1 cup all-purpose flour
1 cup finely shredded cheddar cheese
3/4 cup finely chopped pecans
1/2 teaspoon salt
1/4 teaspoon pepper
1/3 cup vegetable oil

Filling:
4 eggs
1 cup sour cream
1 cup chicken broth
4 cups diced cooked chicken
1/2 cup finely shredded cheddar cheese
1/4 cup finely chopped onion
1/4 cup mayonnaise
1/8 teaspoon hot pepper sauce

Combine first six ingredients. Set aside 1/2 cup of crumb mixture for topping. Press remaining crumb mixture onto the bottom of a greased 13x9x2 inch baking dish. Crust will be crumbly. Bake at 350 degrees for 10 minutes or until lightly browned. Beat eggs and add remaining ingredients. Pour over baked crust. Sprinkle with reserved crumb mixture. Bake at 350 degrees for 30 minutes. Let stand for 10 minutes before cutting.
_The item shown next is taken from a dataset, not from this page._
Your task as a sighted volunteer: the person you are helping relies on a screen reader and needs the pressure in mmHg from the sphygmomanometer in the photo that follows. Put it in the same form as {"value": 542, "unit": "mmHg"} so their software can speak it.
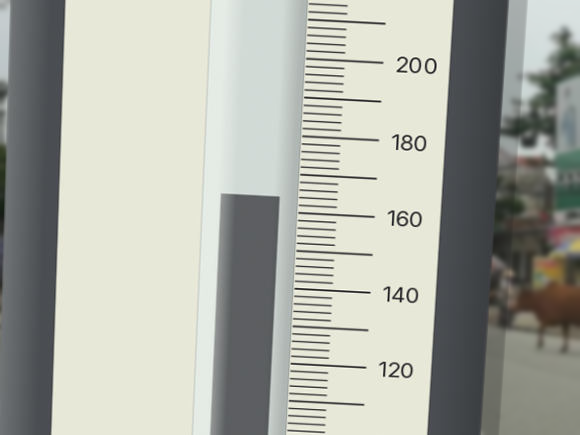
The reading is {"value": 164, "unit": "mmHg"}
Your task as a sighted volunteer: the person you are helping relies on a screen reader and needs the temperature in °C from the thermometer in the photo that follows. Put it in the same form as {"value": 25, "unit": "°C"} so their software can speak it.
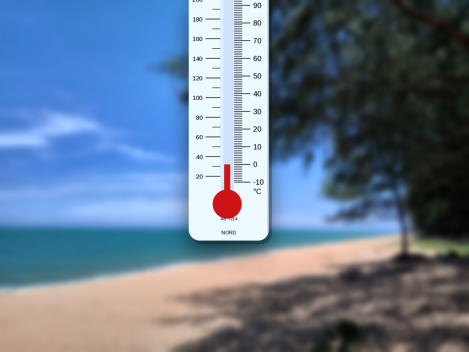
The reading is {"value": 0, "unit": "°C"}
Broccoli and Rice Casserole
from the 2008 Holiday Foods program

1 (10 oz.) package frozen broccoli, cooked and drained
1 cup cooked rice
1 can cream of chicken soup
1 can sliced water chestnuts
1 (8 oz.) jar Cheez Whiz
1 cup crushed cracker crumbs

Mix first five ingredients together. Place in a baking dish and top with cracker crumbs. Bake at 350 degrees for 30 minutes.

Squash Casserole
from the 2008 Holiday Foods program

6 cups squash, thinly sliced
1 onion, chopped
1 package seasoned stuffing mix
1/2 cup butter or margarine
1 can cream of chicken soup, undiluted
1 (4 oz.) container of sour cream
1/2 cup chicken bouillon granules
1 cup carrots, shredded

Steam thinly sliced squash and chopped onion until soft. Mix stuffing with butter. Line a 9×13 inch baking dish with half of the stuffing mix. Mix soup and sour cream. When blended, mix in bouillon. Fold in squash, onion and carrots. Pour into baking dish. Top with remaining stuffing mix. Bake uncovered at 325 degrees for 30 minutes.

Cheese Cabbage Casserole
from the 2004 Holiday Foods program

1 medium cabbage
1 pound Velvetta cheese, shredded
3/4 cup milk
1/2 cup butter crackers, crushed
salt and pepper to taste
1 stick butter

Fry crushed crackers in 4 tablespoons butter until golden brown, set aside. Cut cabbage into bite size pieces and boil until tender. Spray casserole dish with nonstick cooking spray and layer with half of the crackers. Make two layers consisting of cabbage, cheese, butter, salt and pepper. Cover with milk and top with crackers. Bake at 350 degrees for 30 minutes. Makes 8 servings.